DATA ROWS.
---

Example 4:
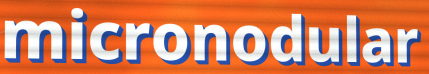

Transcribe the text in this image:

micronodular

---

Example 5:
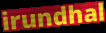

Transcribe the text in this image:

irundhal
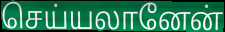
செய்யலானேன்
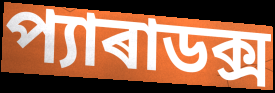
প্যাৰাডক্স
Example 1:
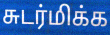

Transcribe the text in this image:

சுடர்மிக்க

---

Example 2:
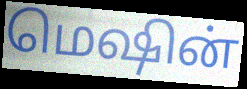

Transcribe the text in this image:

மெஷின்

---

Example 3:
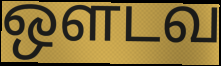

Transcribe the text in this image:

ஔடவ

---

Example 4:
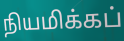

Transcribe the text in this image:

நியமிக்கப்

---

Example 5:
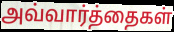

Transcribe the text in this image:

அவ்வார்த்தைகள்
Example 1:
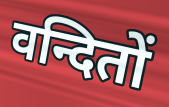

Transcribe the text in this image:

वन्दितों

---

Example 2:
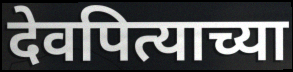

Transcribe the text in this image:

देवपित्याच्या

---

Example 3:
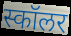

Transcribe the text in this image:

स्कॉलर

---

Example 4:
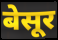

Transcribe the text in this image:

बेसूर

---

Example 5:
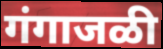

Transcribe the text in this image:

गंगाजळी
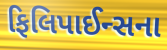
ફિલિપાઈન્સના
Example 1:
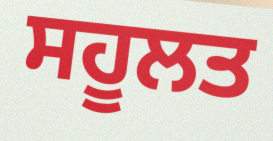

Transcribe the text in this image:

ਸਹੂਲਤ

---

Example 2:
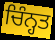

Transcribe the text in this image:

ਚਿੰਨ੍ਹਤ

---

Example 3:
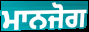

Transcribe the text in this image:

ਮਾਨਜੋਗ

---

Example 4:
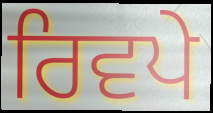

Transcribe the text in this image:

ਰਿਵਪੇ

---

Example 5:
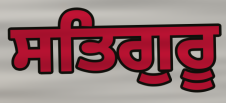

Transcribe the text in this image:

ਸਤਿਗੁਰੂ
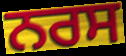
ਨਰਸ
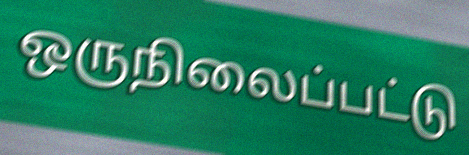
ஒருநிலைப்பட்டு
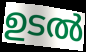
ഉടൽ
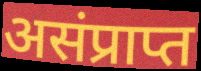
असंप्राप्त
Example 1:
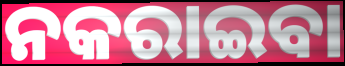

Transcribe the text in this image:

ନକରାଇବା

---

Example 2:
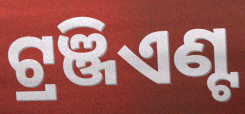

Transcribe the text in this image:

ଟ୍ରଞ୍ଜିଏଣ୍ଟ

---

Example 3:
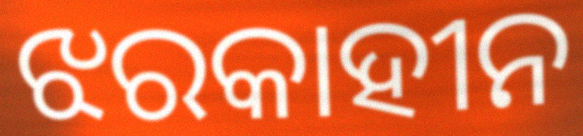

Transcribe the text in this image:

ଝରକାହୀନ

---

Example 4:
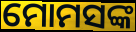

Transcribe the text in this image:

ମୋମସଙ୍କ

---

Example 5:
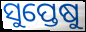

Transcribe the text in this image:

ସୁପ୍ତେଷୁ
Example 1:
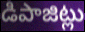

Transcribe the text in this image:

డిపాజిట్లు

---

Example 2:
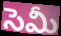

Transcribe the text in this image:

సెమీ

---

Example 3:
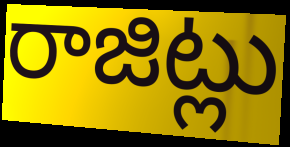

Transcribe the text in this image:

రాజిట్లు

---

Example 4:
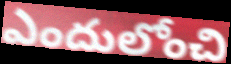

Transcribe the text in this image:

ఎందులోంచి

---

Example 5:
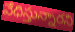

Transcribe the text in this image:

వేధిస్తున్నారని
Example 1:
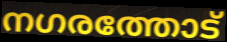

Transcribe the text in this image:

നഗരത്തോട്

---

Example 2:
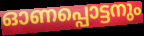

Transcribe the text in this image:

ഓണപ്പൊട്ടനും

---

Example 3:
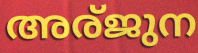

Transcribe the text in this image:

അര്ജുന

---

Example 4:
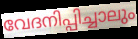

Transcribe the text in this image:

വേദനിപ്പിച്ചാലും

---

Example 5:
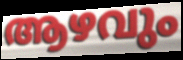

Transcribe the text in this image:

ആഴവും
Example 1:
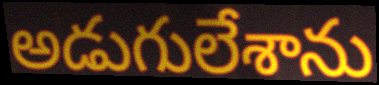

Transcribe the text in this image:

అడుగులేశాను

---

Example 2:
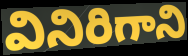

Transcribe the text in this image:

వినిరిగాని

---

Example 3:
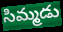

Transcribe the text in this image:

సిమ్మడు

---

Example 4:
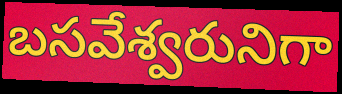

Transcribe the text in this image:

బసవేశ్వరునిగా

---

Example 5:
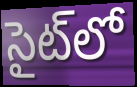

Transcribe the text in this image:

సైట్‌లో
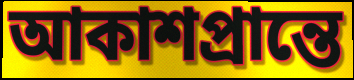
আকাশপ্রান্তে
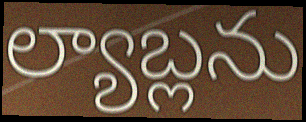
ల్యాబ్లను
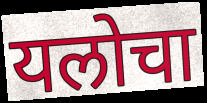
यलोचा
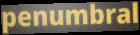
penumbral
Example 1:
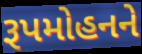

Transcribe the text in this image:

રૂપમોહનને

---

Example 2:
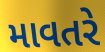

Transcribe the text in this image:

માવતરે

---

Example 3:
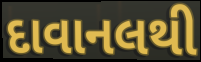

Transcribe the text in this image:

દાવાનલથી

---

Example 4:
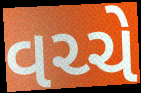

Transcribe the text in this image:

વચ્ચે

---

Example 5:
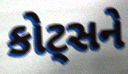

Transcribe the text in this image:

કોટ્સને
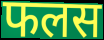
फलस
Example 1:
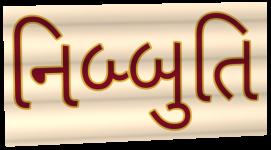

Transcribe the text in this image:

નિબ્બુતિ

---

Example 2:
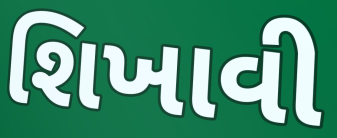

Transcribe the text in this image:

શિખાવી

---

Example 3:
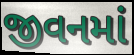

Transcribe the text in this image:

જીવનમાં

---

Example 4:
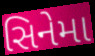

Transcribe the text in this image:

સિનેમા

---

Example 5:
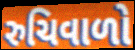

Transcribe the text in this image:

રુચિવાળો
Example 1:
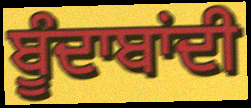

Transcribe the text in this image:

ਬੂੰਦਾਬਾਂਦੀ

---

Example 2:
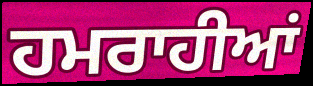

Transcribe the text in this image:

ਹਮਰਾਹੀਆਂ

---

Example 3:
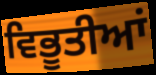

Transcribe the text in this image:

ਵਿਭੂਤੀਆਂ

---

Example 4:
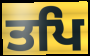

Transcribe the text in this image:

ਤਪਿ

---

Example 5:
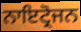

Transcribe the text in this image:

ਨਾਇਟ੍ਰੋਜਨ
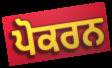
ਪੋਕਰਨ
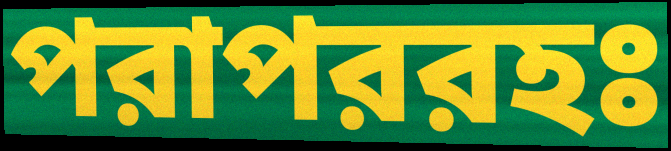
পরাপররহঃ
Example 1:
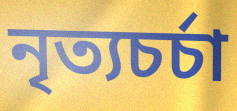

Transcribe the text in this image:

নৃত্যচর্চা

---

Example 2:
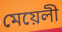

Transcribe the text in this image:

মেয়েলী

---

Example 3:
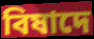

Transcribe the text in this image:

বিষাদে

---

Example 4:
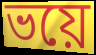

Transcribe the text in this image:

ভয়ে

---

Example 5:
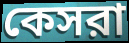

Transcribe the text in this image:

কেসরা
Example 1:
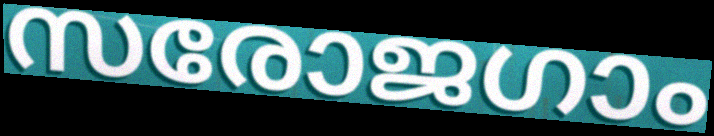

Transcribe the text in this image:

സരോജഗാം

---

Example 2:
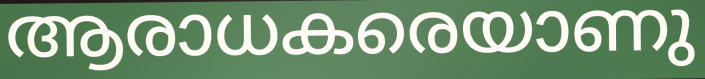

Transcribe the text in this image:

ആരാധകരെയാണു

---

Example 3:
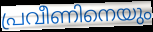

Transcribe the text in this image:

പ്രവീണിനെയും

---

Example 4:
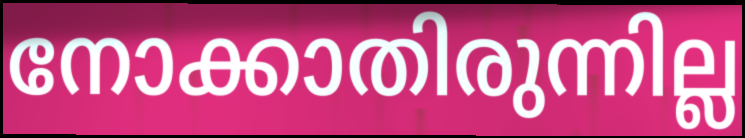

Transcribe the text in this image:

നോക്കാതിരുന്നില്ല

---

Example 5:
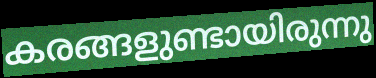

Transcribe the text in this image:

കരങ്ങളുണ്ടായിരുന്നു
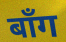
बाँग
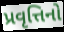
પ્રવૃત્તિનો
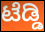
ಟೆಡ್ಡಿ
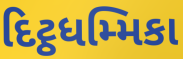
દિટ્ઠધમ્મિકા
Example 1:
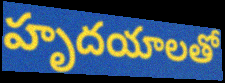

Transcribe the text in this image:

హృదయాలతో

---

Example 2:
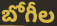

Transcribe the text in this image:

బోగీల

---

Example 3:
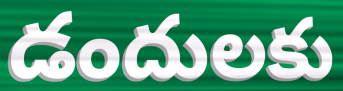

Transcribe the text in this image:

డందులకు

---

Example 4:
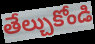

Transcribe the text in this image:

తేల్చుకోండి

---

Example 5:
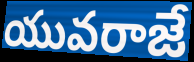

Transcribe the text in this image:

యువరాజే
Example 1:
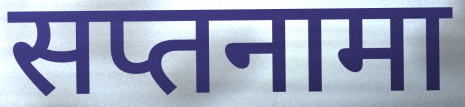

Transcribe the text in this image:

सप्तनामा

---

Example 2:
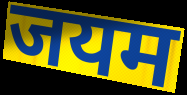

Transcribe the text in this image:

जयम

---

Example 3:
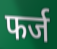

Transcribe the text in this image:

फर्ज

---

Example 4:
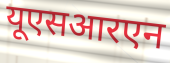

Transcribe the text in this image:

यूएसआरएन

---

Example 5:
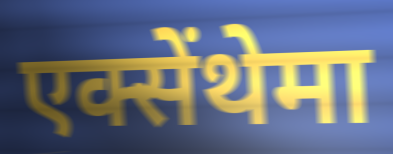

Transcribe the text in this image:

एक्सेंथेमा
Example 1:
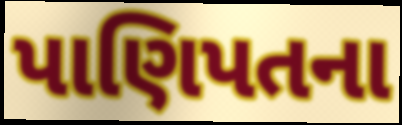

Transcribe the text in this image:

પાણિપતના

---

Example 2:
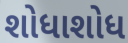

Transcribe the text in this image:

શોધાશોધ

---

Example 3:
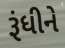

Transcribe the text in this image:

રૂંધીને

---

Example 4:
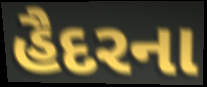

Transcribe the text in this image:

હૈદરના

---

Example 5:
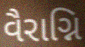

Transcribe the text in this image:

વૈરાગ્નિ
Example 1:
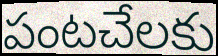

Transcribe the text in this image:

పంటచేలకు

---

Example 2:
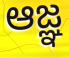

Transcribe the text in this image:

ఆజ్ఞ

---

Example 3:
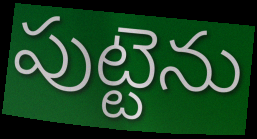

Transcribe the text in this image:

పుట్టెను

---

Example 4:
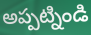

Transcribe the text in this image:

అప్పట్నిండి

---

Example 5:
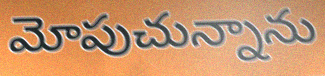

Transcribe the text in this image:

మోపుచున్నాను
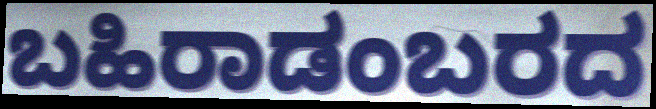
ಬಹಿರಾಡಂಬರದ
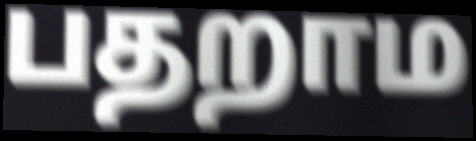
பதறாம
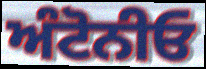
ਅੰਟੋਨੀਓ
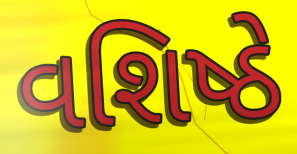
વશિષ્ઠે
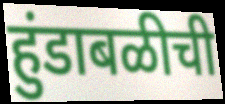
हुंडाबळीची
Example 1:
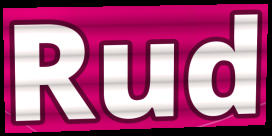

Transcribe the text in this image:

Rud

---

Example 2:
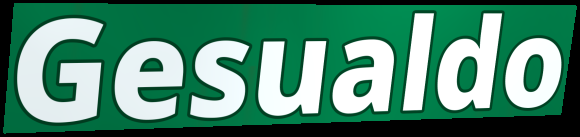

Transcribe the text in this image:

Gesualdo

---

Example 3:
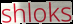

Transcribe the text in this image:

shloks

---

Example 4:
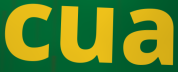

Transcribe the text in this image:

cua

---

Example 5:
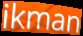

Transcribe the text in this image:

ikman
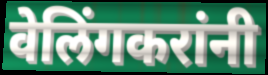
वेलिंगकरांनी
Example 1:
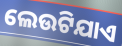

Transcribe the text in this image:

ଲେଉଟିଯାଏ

WORK TO DO. Please put every line of the listing above into a Markdown table with the columns "Row" and "Line", numbering the rows and leaving out blank lines. Keep the pictures out of the answer.

TASK ANSWER.
| Row | Line |
|---|---|
| 1 | --- |
| 2 | Example 4: |
| 3 | Transcribe the text in this image: |
| 4 | micronodular |
| 5 | --- |
| 6 | Example 5: |
| 7 | Transcribe the text in this image: |
| 8 | irundhal |
| 9 | செய்யலானேன் |
| 10 | প্যাৰাডক্স |
| 11 | Example 1: |
| 12 | Transcribe the text in this image: |
| 13 | சுடர்மிக்க |
| 14 | --- |
| 15 | Example 2: |
| 16 | Transcribe the text in this image: |
| 17 | மெஷின் |
| 18 | --- |
| 19 | Example 3: |
| 20 | Transcribe the text in this image: |
| 21 | ஔடவ |
| 22 | --- |
| 23 | Example 4: |
| 24 | Transcribe the text in this image: |
| 25 | நியமிக்கப் |
| 26 | --- |
| 27 | Example 5: |
| 28 | Transcribe the text in this image: |
| 29 | அவ்வார்த்தைகள் |
| 30 | Example 1: |
| 31 | Transcribe the text in this image: |
| 32 | वन्दितों |
| 33 | --- |
| 34 | Example 2: |
| 35 | Transcribe the text in this image: |
| 36 | देवपित्याच्या |
| 37 | --- |
| 38 | Example 3: |
| 39 | Transcribe the text in this image: |
| 40 | स्कॉलर |
| 41 | --- |
| 42 | Example 4: |
| 43 | Transcribe the text in this image: |
| 44 | बेसूर |
| 45 | --- |
| 46 | Example 5: |
| 47 | Transcribe the text in this image: |
| 48 | गंगाजळी |
| 49 | ફિલિપાઈન્સના |
| 50 | Example 1: |
| 51 | Transcribe the text in this image: |
| 52 | ਸਹੂਲਤ |
| 53 | --- |
| 54 | Example 2: |
| 55 | Transcribe the text in this image: |
| 56 | ਚਿੰਨ੍ਹਤ |
| 57 | --- |
| 58 | Example 3: |
| 59 | Transcribe the text in this image: |
| 60 | ਮਾਨਜੋਗ |
| 61 | --- |
| 62 | Example 4: |
| 63 | Transcribe the text in this image: |
| 64 | ਰਿਵਪੇ |
| 65 | --- |
| 66 | Example 5: |
| 67 | Transcribe the text in this image: |
| 68 | ਸਤਿਗੁਰੂ |
| 69 | ਨਰਸ |
| 70 | ஒருநிலைப்பட்டு |
| 71 | ഉടൽ |
| 72 | असंप्राप्त |
| 73 | Example 1: |
| 74 | Transcribe the text in this image: |
| 75 | ନକରାଇବା |
| 76 | --- |
| 77 | Example 2: |
| 78 | Transcribe the text in this image: |
| 79 | ଟ୍ରଞ୍ଜିଏଣ୍ଟ |
| 80 | --- |
| 81 | Example 3: |
| 82 | Transcribe the text in this image: |
| 83 | ଝରକାହୀନ |
| 84 | --- |
| 85 | Example 4: |
| 86 | Transcribe the text in this image: |
| 87 | ମୋମସଙ୍କ |
| 88 | --- |
| 89 | Example 5: |
| 90 | Transcribe the text in this image: |
| 91 | ସୁପ୍ତେଷୁ |
| 92 | Example 1: |
| 93 | Transcribe the text in this image: |
| 94 | డిపాజిట్లు |
| 95 | --- |
| 96 | Example 2: |
| 97 | Transcribe the text in this image: |
| 98 | సెమీ |
| 99 | --- |
| 100 | Example 3: |
| 101 | Transcribe the text in this image: |
| 102 | రాజిట్లు |
| 103 | --- |
| 104 | Example 4: |
| 105 | Transcribe the text in this image: |
| 106 | ఎందులోంచి |
| 107 | --- |
| 108 | Example 5: |
| 109 | Transcribe the text in this image: |
| 110 | వేధిస్తున్నారని |
| 111 | Example 1: |
| 112 | Transcribe the text in this image: |
| 113 | നഗരത്തോട് |
| 114 | --- |
| 115 | Example 2: |
| 116 | Transcribe the text in this image: |
| 117 | ഓണപ്പൊട്ടനും |
| 118 | --- |
| 119 | Example 3: |
| 120 | Transcribe the text in this image: |
| 121 | അര്ജുന |
| 122 | --- |
| 123 | Example 4: |
| 124 | Transcribe the text in this image: |
| 125 | വേദനിപ്പിച്ചാലും |
| 126 | --- |
| 127 | Example 5: |
| 128 | Transcribe the text in this image: |
| 129 | ആഴവും |
| 130 | Example 1: |
| 131 | Transcribe the text in this image: |
| 132 | అడుగులేశాను |
| 133 | --- |
| 134 | Example 2: |
| 135 | Transcribe the text in this image: |
| 136 | వినిరిగాని |
| 137 | --- |
| 138 | Example 3: |
| 139 | Transcribe the text in this image: |
| 140 | సిమ్మడు |
| 141 | --- |
| 142 | Example 4: |
| 143 | Transcribe the text in this image: |
| 144 | బసవేశ్వరునిగా |
| 145 | --- |
| 146 | Example 5: |
| 147 | Transcribe the text in this image: |
| 148 | సైట్‌లో |
| 149 | আকাশপ্রান্তে |
| 150 | ల్యాబ్లను |
| 151 | यलोचा |
| 152 | penumbral |
| 153 | Example 1: |
| 154 | Transcribe the text in this image: |
| 155 | રૂપમોહનને |
| 156 | --- |
| 157 | Example 2: |
| 158 | Transcribe the text in this image: |
| 159 | માવતરે |
| 160 | --- |
| 161 | Example 3: |
| 162 | Transcribe the text in this image: |
| 163 | દાવાનલથી |
| 164 | --- |
| 165 | Example 4: |
| 166 | Transcribe the text in this image: |
| 167 | વચ્ચે |
| 168 | --- |
| 169 | Example 5: |
| 170 | Transcribe the text in this image: |
| 171 | કોટ્સને |
| 172 | फलस |
| 173 | Example 1: |
| 174 | Transcribe the text in this image: |
| 175 | નિબ્બુતિ |
| 176 | --- |
| 177 | Example 2: |
| 178 | Transcribe the text in this image: |
| 179 | શિખાવી |
| 180 | --- |
| 181 | Example 3: |
| 182 | Transcribe the text in this image: |
| 183 | જીવનમાં |
| 184 | --- |
| 185 | Example 4: |
| 186 | Transcribe the text in this image: |
| 187 | સિનેમા |
| 188 | --- |
| 189 | Example 5: |
| 190 | Transcribe the text in this image: |
| 191 | રુચિવાળો |
| 192 | Example 1: |
| 193 | Transcribe the text in this image: |
| 194 | ਬੂੰਦਾਬਾਂਦੀ |
| 195 | --- |
| 196 | Example 2: |
| 197 | Transcribe the text in this image: |
| 198 | ਹਮਰਾਹੀਆਂ |
| 199 | --- |
| 200 | Example 3: |
| 201 | Transcribe the text in this image: |
| 202 | ਵਿਭੂਤੀਆਂ |
| 203 | --- |
| 204 | Example 4: |
| 205 | Transcribe the text in this image: |
| 206 | ਤਪਿ |
| 207 | --- |
| 208 | Example 5: |
| 209 | Transcribe the text in this image: |
| 210 | ਨਾਇਟ੍ਰੋਜਨ |
| 211 | ਪੋਕਰਨ |
| 212 | পরাপররহঃ |
| 213 | Example 1: |
| 214 | Transcribe the text in this image: |
| 215 | নৃত্যচর্চা |
| 216 | --- |
| 217 | Example 2: |
| 218 | Transcribe the text in this image: |
| 219 | মেয়েলী |
| 220 | --- |
| 221 | Example 3: |
| 222 | Transcribe the text in this image: |
| 223 | বিষাদে |
| 224 | --- |
| 225 | Example 4: |
| 226 | Transcribe the text in this image: |
| 227 | ভয়ে |
| 228 | --- |
| 229 | Example 5: |
| 230 | Transcribe the text in this image: |
| 231 | কেসরা |
| 232 | Example 1: |
| 233 | Transcribe the text in this image: |
| 234 | സരോജഗാം |
| 235 | --- |
| 236 | Example 2: |
| 237 | Transcribe the text in this image: |
| 238 | ആരാധകരെയാണു |
| 239 | --- |
| 240 | Example 3: |
| 241 | Transcribe the text in this image: |
| 242 | പ്രവീണിനെയും |
| 243 | --- |
| 244 | Example 4: |
| 245 | Transcribe the text in this image: |
| 246 | നോക്കാതിരുന്നില്ല |
| 247 | --- |
| 248 | Example 5: |
| 249 | Transcribe the text in this image: |
| 250 | കരങ്ങളുണ്ടായിരുന്നു |
| 251 | बाँग |
| 252 | પ્રવૃત્તિનો |
| 253 | ಟೆಡ್ಡಿ |
| 254 | દિટ્ઠધમ્મિકા |
| 255 | Example 1: |
| 256 | Transcribe the text in this image: |
| 257 | హృదయాలతో |
| 258 | --- |
| 259 | Example 2: |
| 260 | Transcribe the text in this image: |
| 261 | బోగీల |
| 262 | --- |
| 263 | Example 3: |
| 264 | Transcribe the text in this image: |
| 265 | డందులకు |
| 266 | --- |
| 267 | Example 4: |
| 268 | Transcribe the text in this image: |
| 269 | తేల్చుకోండి |
| 270 | --- |
| 271 | Example 5: |
| 272 | Transcribe the text in this image: |
| 273 | యువరాజే |
| 274 | Example 1: |
| 275 | Transcribe the text in this image: |
| 276 | सप्तनामा |
| 277 | --- |
| 278 | Example 2: |
| 279 | Transcribe the text in this image: |
| 280 | जयम |
| 281 | --- |
| 282 | Example 3: |
| 283 | Transcribe the text in this image: |
| 284 | फर्ज |
| 285 | --- |
| 286 | Example 4: |
| 287 | Transcribe the text in this image: |
| 288 | यूएसआरएन |
| 289 | --- |
| 290 | Example 5: |
| 291 | Transcribe the text in this image: |
| 292 | एक्सेंथेमा |
| 293 | Example 1: |
| 294 | Transcribe the text in this image: |
| 295 | પાણિપતના |
| 296 | --- |
| 297 | Example 2: |
| 298 | Transcribe the text in this image: |
| 299 | શોધાશોધ |
| 300 | --- |
| 301 | Example 3: |
| 302 | Transcribe the text in this image: |
| 303 | રૂંધીને |
| 304 | --- |
| 305 | Example 4: |
| 306 | Transcribe the text in this image: |
| 307 | હૈદરના |
| 308 | --- |
| 309 | Example 5: |
| 310 | Transcribe the text in this image: |
| 311 | વૈરાગ્નિ |
| 312 | Example 1: |
| 313 | Transcribe the text in this image: |
| 314 | పంటచేలకు |
| 315 | --- |
| 316 | Example 2: |
| 317 | Transcribe the text in this image: |
| 318 | ఆజ్ఞ |
| 319 | --- |
| 320 | Example 3: |
| 321 | Transcribe the text in this image: |
| 322 | పుట్టెను |
| 323 | --- |
| 324 | Example 4: |
| 325 | Transcribe the text in this image: |
| 326 | అప్పట్నిండి |
| 327 | --- |
| 328 | Example 5: |
| 329 | Transcribe the text in this image: |
| 330 | మోపుచున్నాను |
| 331 | ಬಹಿರಾಡಂಬರದ |
| 332 | பதறாம |
| 333 | ਅੰਟੋਨੀਓ |
| 334 | વશિષ્ઠે |
| 335 | हुंडाबळीची |
| 336 | Example 1: |
| 337 | Transcribe the text in this image: |
| 338 | Rud |
| 339 | --- |
| 340 | Example 2: |
| 341 | Transcribe the text in this image: |
| 342 | Gesualdo |
| 343 | --- |
| 344 | Example 3: |
| 345 | Transcribe the text in this image: |
| 346 | shloks |
| 347 | --- |
| 348 | Example 4: |
| 349 | Transcribe the text in this image: |
| 350 | cua |
| 351 | --- |
| 352 | Example 5: |
| 353 | Transcribe the text in this image: |
| 354 | ikman |
| 355 | वेलिंगकरांनी |
| 356 | Example 1: |
| 357 | Transcribe the text in this image: |
| 358 | ଲେଉଟିଯାଏ |